Work item:
Starting at the first line and ending at the last, reproduce the records below exactly.

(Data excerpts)

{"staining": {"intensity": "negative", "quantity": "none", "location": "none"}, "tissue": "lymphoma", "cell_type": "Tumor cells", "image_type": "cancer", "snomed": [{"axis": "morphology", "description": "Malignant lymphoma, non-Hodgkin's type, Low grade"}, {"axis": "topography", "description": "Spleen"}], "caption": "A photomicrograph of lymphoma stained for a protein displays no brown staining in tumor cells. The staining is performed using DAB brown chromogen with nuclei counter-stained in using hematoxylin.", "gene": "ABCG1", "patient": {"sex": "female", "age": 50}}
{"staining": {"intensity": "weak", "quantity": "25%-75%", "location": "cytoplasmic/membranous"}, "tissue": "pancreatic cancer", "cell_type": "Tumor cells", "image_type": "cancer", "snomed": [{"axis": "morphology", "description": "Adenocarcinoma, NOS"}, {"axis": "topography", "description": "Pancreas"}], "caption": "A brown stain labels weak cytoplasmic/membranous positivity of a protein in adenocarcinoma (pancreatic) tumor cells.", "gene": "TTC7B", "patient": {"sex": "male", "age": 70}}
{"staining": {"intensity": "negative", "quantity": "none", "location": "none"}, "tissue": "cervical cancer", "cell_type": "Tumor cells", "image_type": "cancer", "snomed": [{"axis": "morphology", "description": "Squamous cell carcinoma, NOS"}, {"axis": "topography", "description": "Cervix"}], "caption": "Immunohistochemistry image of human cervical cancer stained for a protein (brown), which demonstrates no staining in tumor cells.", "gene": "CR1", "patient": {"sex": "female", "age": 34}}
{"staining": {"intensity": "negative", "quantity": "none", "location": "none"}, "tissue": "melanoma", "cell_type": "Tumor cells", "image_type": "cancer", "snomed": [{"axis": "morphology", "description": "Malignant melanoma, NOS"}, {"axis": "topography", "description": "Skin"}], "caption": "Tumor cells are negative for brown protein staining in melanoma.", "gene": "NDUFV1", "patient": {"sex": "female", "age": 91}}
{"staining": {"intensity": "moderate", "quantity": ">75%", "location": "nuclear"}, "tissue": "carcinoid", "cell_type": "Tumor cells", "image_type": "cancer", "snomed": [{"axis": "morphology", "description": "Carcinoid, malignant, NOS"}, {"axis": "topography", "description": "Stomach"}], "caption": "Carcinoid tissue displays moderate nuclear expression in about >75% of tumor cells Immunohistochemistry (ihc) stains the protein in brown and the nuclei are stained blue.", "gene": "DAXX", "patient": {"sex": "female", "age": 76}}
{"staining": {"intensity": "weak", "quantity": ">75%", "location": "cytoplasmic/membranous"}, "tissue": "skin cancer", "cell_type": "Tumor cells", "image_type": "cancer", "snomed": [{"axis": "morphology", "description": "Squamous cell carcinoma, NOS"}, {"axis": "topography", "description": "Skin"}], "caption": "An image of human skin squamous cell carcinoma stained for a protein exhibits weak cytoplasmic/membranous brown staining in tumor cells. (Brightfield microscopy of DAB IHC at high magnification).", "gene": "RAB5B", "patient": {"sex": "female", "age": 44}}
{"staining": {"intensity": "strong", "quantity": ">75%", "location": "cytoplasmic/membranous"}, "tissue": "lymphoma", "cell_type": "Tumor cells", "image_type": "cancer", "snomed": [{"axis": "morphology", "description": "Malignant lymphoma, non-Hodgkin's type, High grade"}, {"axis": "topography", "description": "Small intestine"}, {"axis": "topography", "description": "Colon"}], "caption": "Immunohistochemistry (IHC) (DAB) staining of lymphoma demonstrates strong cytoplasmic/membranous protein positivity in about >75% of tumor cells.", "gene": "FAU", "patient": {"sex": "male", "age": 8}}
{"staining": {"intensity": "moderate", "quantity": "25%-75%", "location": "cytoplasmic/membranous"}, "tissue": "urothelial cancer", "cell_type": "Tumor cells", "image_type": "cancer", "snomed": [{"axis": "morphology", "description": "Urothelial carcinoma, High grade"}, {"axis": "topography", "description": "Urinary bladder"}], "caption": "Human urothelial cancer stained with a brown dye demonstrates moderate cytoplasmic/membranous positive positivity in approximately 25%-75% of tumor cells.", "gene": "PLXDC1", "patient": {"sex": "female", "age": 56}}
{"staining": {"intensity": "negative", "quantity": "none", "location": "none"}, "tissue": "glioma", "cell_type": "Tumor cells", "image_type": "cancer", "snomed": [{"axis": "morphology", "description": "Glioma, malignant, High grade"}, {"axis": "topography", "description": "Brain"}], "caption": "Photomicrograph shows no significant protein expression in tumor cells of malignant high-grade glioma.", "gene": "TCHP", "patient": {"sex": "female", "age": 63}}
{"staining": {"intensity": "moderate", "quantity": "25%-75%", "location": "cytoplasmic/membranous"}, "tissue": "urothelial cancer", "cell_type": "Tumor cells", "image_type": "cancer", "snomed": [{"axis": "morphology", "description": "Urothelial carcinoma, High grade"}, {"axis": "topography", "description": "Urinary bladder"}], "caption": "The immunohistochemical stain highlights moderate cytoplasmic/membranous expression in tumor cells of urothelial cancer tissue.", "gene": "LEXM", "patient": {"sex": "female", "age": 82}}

Solution:
{"staining": {"intensity": "negative", "quantity": "none", "location": "none"}, "tissue": "lymphoma", "cell_type": "Tumor cells", "image_type": "cancer", "snomed": [{"axis": "morphology", "description": "Malignant lymphoma, non-Hodgkin's type, Low grade"}, {"axis": "topography", "description": "Spleen"}], "caption": "A photomicrograph of lymphoma stained for a protein displays no brown staining in tumor cells. The staining is performed using DAB brown chromogen with nuclei counter-stained in using hematoxylin.", "gene": "ABCG1", "patient": {"sex": "female", "age": 50}}
{"staining": {"intensity": "weak", "quantity": "25%-75%", "location": "cytoplasmic/membranous"}, "tissue": "pancreatic cancer", "cell_type": "Tumor cells", "image_type": "cancer", "snomed": [{"axis": "morphology", "description": "Adenocarcinoma, NOS"}, {"axis": "topography", "description": "Pancreas"}], "caption": "A brown stain labels weak cytoplasmic/membranous positivity of a protein in adenocarcinoma (pancreatic) tumor cells.", "gene": "TTC7B", "patient": {"sex": "male", "age": 70}}
{"staining": {"intensity": "negative", "quantity": "none", "location": "none"}, "tissue": "cervical cancer", "cell_type": "Tumor cells", "image_type": "cancer", "snomed": [{"axis": "morphology", "description": "Squamous cell carcinoma, NOS"}, {"axis": "topography", "description": "Cervix"}], "caption": "Immunohistochemistry image of human cervical cancer stained for a protein (brown), which demonstrates no staining in tumor cells.", "gene": "CR1", "patient": {"sex": "female", "age": 34}}
{"staining": {"intensity": "negative", "quantity": "none", "location": "none"}, "tissue": "melanoma", "cell_type": "Tumor cells", "image_type": "cancer", "snomed": [{"axis": "morphology", "description": "Malignant melanoma, NOS"}, {"axis": "topography", "description": "Skin"}], "caption": "Tumor cells are negative for brown protein staining in melanoma.", "gene": "NDUFV1", "patient": {"sex": "female", "age": 91}}
{"staining": {"intensity": "moderate", "quantity": ">75%", "location": "nuclear"}, "tissue": "carcinoid", "cell_type": "Tumor cells", "image_type": "cancer", "snomed": [{"axis": "morphology", "description": "Carcinoid, malignant, NOS"}, {"axis": "topography", "description": "Stomach"}], "caption": "Carcinoid tissue displays moderate nuclear expression in about >75% of tumor cells Immunohistochemistry (ihc) stains the protein in brown and the nuclei are stained blue.", "gene": "DAXX", "patient": {"sex": "female", "age": 76}}
{"staining": {"intensity": "weak", "quantity": ">75%", "location": "cytoplasmic/membranous"}, "tissue": "skin cancer", "cell_type": "Tumor cells", "image_type": "cancer", "snomed": [{"axis": "morphology", "description": "Squamous cell carcinoma, NOS"}, {"axis": "topography", "description": "Skin"}], "caption": "An image of human skin squamous cell carcinoma stained for a protein exhibits weak cytoplasmic/membranous brown staining in tumor cells. (Brightfield microscopy of DAB IHC at high magnification).", "gene": "RAB5B", "patient": {"sex": "female", "age": 44}}
{"staining": {"intensity": "strong", "quantity": ">75%", "location": "cytoplasmic/membranous"}, "tissue": "lymphoma", "cell_type": "Tumor cells", "image_type": "cancer", "snomed": [{"axis": "morphology", "description": "Malignant lymphoma, non-Hodgkin's type, High grade"}, {"axis": "topography", "description": "Small intestine"}, {"axis": "topography", "description": "Colon"}], "caption": "Immunohistochemistry (IHC) (DAB) staining of lymphoma demonstrates strong cytoplasmic/membranous protein positivity in about >75% of tumor cells.", "gene": "FAU", "patient": {"sex": "male", "age": 8}}
{"staining": {"intensity": "moderate", "quantity": "25%-75%", "location": "cytoplasmic/membranous"}, "tissue": "urothelial cancer", "cell_type": "Tumor cells", "image_type": "cancer", "snomed": [{"axis": "morphology", "description": "Urothelial carcinoma, High grade"}, {"axis": "topography", "description": "Urinary bladder"}], "caption": "Human urothelial cancer stained with a brown dye demonstrates moderate cytoplasmic/membranous positive positivity in approximately 25%-75% of tumor cells.", "gene": "PLXDC1", "patient": {"sex": "female", "age": 56}}
{"staining": {"intensity": "negative", "quantity": "none", "location": "none"}, "tissue": "glioma", "cell_type": "Tumor cells", "image_type": "cancer", "snomed": [{"axis": "morphology", "description": "Glioma, malignant, High grade"}, {"axis": "topography", "description": "Brain"}], "caption": "Photomicrograph shows no significant protein expression in tumor cells of malignant high-grade glioma.", "gene": "TCHP", "patient": {"sex": "female", "age": 63}}
{"staining": {"intensity": "moderate", "quantity": "25%-75%", "location": "cytoplasmic/membranous"}, "tissue": "urothelial cancer", "cell_type": "Tumor cells", "image_type": "cancer", "snomed": [{"axis": "morphology", "description": "Urothelial carcinoma, High grade"}, {"axis": "topography", "description": "Urinary bladder"}], "caption": "The immunohistochemical stain highlights moderate cytoplasmic/membranous expression in tumor cells of urothelial cancer tissue.", "gene": "LEXM", "patient": {"sex": "female", "age": 82}}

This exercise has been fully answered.